Так вот, до революции она закончила в России классическую гимназию, а затем поступила на Высшие женские курсы в Санкт-Петербурге. Знала иностранные языки, немецким и французским владела свободно, что, впрочем, и не удивительно – ведь один период она посещала школу где-то в Германии, а перед самой первой мировой войной училась в Нанси, в местном университете. Французских и немецких поэтов читала в подлиннике, не в переводах на русский, и прочитанное помнила наизусть. Кстати, и сама стихи писала довольно неплохо и печаталась в двадцатых годах в разных сибирских изданиях. Воспитанная на лучших образцах европейской поэзии и обладая безупречным художественным вкусом, моя родственница сумела осуществить первоначальную постановку моего поэтического голоса. Поначалу он был довольно сипловат, и тётушка, нисколько не жалея моего самолюбия, откровенно мне говорила:

– Подобного рода стихи может написать любой интеллигентный человек, если хорошенько попротирает свои штаны, сидя за столом.

Я и протирал их время от времени. Но как только тётя Сарра заметила, что у меня в голосе стали иногда прорезываться какие-то достаточно оригинальные нотки, то незамедлительно взяла меня под свою опеку. Само собою, она безошибочно отмечала в моих поэтических опусах все удачные и неудачные места. Неудачные, естественно, рекомендовалось переработать. Между прочим, разного рода поэтическим мелочам моя наставница уделяла ровно столько внимания, сколько они того заслуживали. Короче, к мелочам она никогда сильно не цеплялась и весьма презирала людей, которые в поэтическом тексте рады прицепиться, прежде всего, к каким-то мелким промахам.

Большую роль сыграла моя тётя и в моём, так сказать, общем поэтическом воспитании. В него входило регулярное цитирование ею лучших образцов поэзии – немецкой, французской и, естественно, русской. Немцы и французы цитировались первоначально на языке оригинала. Затем следовал точный подстрочный перевод текста на русский, а зачастую и комментарий к прочитанному. Тётя Сарра как бы демонстрировала мне некие поэтические эталоны, к которым следует по возможности стремиться.

Надо отдать должное Тарковскому и Петровых, они тоже цитировали время от времени тех или иных авторов (преимущественно русских), которые им нравились, но далеко не все из них вызывали у меня в душе какие-то сильные чувства. К тому же и комментарии к прочитанному были зачастую неубедительными. Словом, мои поэтические вкусы и вкусы этих двух членов Союза писателей заметно отличались. Тут могу лишь отметить, в доме Марии Петровых царил культ Ахматовой, которая, кстати, и бывала в гостях у Марии Сергеевны, когда приезжала из Ленинграда в Москву. А вот Евгения Евтушенко («Евтуше», как называли этого поэта в доме поэтессы) терпеть не могли. Что-то такое Евгений Александрович как-то раз соизволил сказать Марии Сергеевне. Как говорится, чем-то достал. Я, увы, тоже «достал», разумеется, по молодости и по присущей ей некой глупости. Тоже кое-что брякнул, после чего меня и выставили за дверь. Хотя и брякнул-то не по злобе, а исключительно ради острого словца. Но распространяться об этом не стану, что было, то было. Знать, чёрт попутал.

ИСХОДНЫЕ ДАННЫЕ »
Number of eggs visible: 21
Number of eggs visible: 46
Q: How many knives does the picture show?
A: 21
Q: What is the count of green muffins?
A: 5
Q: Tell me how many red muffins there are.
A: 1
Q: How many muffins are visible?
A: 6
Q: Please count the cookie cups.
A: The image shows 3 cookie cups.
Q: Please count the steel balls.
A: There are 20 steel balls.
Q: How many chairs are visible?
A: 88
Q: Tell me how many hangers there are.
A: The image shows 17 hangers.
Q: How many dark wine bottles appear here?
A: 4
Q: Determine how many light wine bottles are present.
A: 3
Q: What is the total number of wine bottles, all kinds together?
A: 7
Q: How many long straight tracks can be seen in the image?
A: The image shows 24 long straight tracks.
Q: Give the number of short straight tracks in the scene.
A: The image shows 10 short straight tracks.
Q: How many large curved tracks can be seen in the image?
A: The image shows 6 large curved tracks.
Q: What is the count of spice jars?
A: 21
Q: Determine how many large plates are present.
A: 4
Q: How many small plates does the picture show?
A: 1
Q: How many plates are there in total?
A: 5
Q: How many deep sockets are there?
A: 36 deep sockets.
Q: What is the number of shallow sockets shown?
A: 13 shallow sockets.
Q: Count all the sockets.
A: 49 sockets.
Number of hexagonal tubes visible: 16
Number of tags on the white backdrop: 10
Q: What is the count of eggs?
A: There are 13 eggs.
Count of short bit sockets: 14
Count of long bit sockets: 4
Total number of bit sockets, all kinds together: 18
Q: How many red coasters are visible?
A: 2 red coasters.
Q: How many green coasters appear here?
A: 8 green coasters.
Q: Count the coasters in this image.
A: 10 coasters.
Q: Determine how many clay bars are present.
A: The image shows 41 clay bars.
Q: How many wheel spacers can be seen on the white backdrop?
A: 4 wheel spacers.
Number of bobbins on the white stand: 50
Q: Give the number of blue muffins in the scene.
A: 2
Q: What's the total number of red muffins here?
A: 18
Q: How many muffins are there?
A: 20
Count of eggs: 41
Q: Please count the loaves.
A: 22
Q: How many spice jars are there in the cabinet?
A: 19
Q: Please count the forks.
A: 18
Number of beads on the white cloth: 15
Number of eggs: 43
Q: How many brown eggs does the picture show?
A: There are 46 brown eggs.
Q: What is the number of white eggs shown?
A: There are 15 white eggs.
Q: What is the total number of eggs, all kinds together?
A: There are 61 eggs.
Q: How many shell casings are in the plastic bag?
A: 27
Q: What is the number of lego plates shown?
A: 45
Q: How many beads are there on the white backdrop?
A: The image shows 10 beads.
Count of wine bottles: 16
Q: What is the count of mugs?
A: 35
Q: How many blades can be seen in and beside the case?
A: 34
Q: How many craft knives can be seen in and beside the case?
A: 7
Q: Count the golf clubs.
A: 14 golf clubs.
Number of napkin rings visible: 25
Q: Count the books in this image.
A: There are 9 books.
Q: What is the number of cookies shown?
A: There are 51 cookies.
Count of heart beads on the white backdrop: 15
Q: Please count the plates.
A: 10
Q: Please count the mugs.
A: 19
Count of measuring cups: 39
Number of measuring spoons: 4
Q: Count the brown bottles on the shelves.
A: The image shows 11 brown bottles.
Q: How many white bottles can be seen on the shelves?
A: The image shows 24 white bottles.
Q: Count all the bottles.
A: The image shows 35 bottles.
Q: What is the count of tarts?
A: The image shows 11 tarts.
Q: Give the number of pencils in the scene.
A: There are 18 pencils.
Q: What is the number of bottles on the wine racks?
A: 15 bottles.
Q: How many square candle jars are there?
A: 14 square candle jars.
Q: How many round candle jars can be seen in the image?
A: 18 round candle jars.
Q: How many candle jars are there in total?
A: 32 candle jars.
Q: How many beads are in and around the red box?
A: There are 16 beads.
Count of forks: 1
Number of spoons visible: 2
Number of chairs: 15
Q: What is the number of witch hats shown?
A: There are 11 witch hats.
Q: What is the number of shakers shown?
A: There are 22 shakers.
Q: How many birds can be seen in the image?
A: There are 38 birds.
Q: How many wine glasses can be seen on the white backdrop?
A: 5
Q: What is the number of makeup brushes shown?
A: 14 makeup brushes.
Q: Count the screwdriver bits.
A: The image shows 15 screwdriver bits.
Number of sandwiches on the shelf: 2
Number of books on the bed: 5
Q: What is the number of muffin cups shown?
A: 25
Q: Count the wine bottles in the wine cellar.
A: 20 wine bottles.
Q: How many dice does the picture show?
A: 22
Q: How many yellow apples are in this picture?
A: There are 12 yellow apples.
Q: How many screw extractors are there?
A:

ЗАДАНИЕ 1 » Отредактируйте в отрывке о поэтическом воспитании фрагмент от «Большую роль сыграла» до «по возможности стремиться.» включительно, заменив «эталоны» на «образцы».
ЗАДАНИЕ 2 » Перепишите записи от строки, содержащей «Q: Count the brown bottles on the shelves.», до строки, содержащей «Number of chairs: 15», включая обе, в виде таблицы Markdown со столбцами «Номер» и «Строка», без пустых строк.

ОТВЕТ 1 »
Большую роль сыграла моя тётя и в моём, так сказать, общем поэтическом воспитании. В него входило регулярное цитирование ею лучших образцов поэзии – немецкой, французской и, естественно, русской. Немцы и французы цитировались первоначально на языке оригинала. Затем следовал точный подстрочный перевод текста на русский, а зачастую и комментарий к прочитанному. Тётя Сарра как бы демонстрировала мне некие поэтические образцы, к которым следует по возможности стремиться.

ОТВЕТ 2 »
| Номер | Строка |
|---|---|
| 1 | Q: Count the brown bottles on the shelves. |
| 2 | A: The image shows 11 brown bottles. |
| 3 | Q: How many white bottles can be seen on the shelves? |
| 4 | A: The image shows 24 white bottles. |
| 5 | Q: Count all the bottles. |
| 6 | A: The image shows 35 bottles. |
| 7 | Q: What is the count of tarts? |
| 8 | A: The image shows 11 tarts. |
| 9 | Q: Give the number of pencils in the scene. |
| 10 | A: There are 18 pencils. |
| 11 | Q: What is the number of bottles on the wine racks? |
| 12 | A: 15 bottles. |
| 13 | Q: How many square candle jars are there? |
| 14 | A: 14 square candle jars. |
| 15 | Q: How many round candle jars can be seen in the image? |
| 16 | A: 18 round candle jars. |
| 17 | Q: How many candle jars are there in total? |
| 18 | A: 32 candle jars. |
| 19 | Q: How many beads are in and around the red box? |
| 20 | A: There are 16 beads. |
| 21 | Count of forks: 1 |
| 22 | Number of spoons visible: 2 |
| 23 | Number of chairs: 15 |